Data note: "Villa del Balbianello" is a Lake Como villa mis-saved under Rome — it hurt both variants. NEW's MUST-include rule forces the mis-geocoded save in; a pre-pool geo-sanity filter would help, but it's a data issue, not a prompt issue.

Recommendation

Land NEW (the collection-driven rewrite). It wins the two load-bearing dimensions — saves coverage and schema validity — by clear margins, and ties on city-lock. Its losses are marginal and addressable.
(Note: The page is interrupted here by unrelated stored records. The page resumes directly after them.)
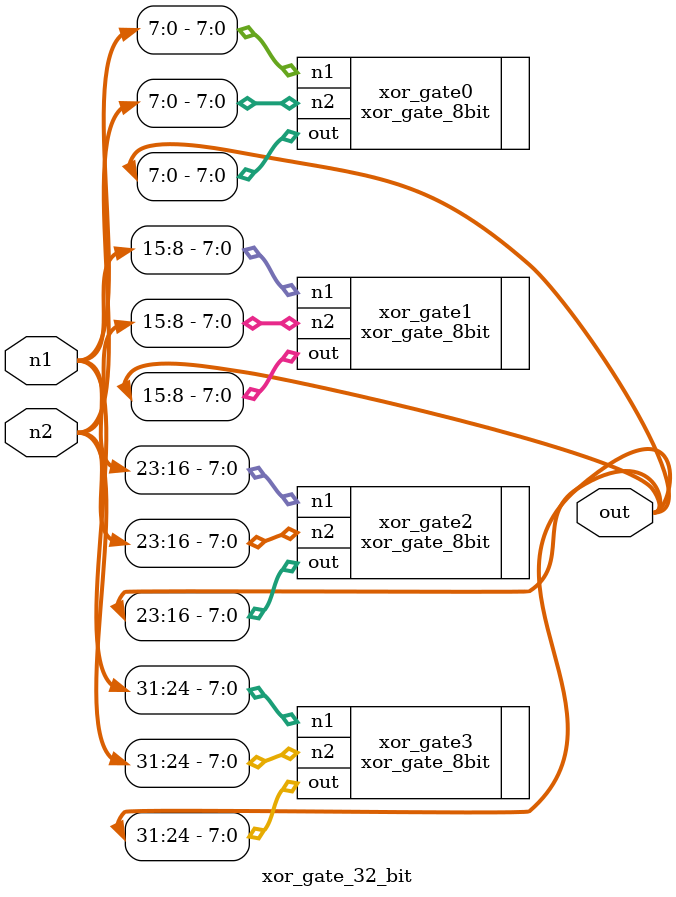
<source format=v>
module xor_gate_32_bit (
    input [31:0] n1,
    input [31:0] n2,
    output [31:0] out
);

    xor_gate_8bit xor_gate0 (.n1(n1[7:0]),.n2(n2[7:0]),.out(out[7:0]));
    xor_gate_8bit xor_gate1 (.n1(n1[15:8]),.n2(n2[15:8]),.out(out[15:8]));
    xor_gate_8bit xor_gate2 (.n1(n1[23:16]),.n2(n2[23:16]),.out(out[23:16]));
    xor_gate_8bit xor_gate3 (.n1(n1[31:24]),.n2(n2[31:24]),.out(out[31:24]));
    
endmodule
</source>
Graft 3 small tweaks from OLD's strengths into NEW's CANDIDATE POOLS BY CITY rules block (prompts-v2.ts) during the port — no architecture change:

  1. Re-add an explicit hearted hard-include line (port OLD's PRIORITY SAVES idea) so dense-city hearted items can't be silently dropped; optionally extend repairCityCoverage to inject any unplaced [HEARTED] item.
  2. Tighten the gap-fill rule: gap-fill must be in the day's own city and must not duplicate an already-scheduled item.
  3. Soften "every SAVED/ICONIC MUST appear" → "schedule best-first; cover as many as the pace allows" when a city's pool exceeds its day capacity, so the must-include stops overloading days; keep repairCityCoverage as the per-day floor.

Net: the rewrite is the right call and directly delivers the "uses more saves" goal (+12pts coverage), while also fixing a real OLD bug (restaurants-as-activities). The 3 tunings recover NEW's only soft spots.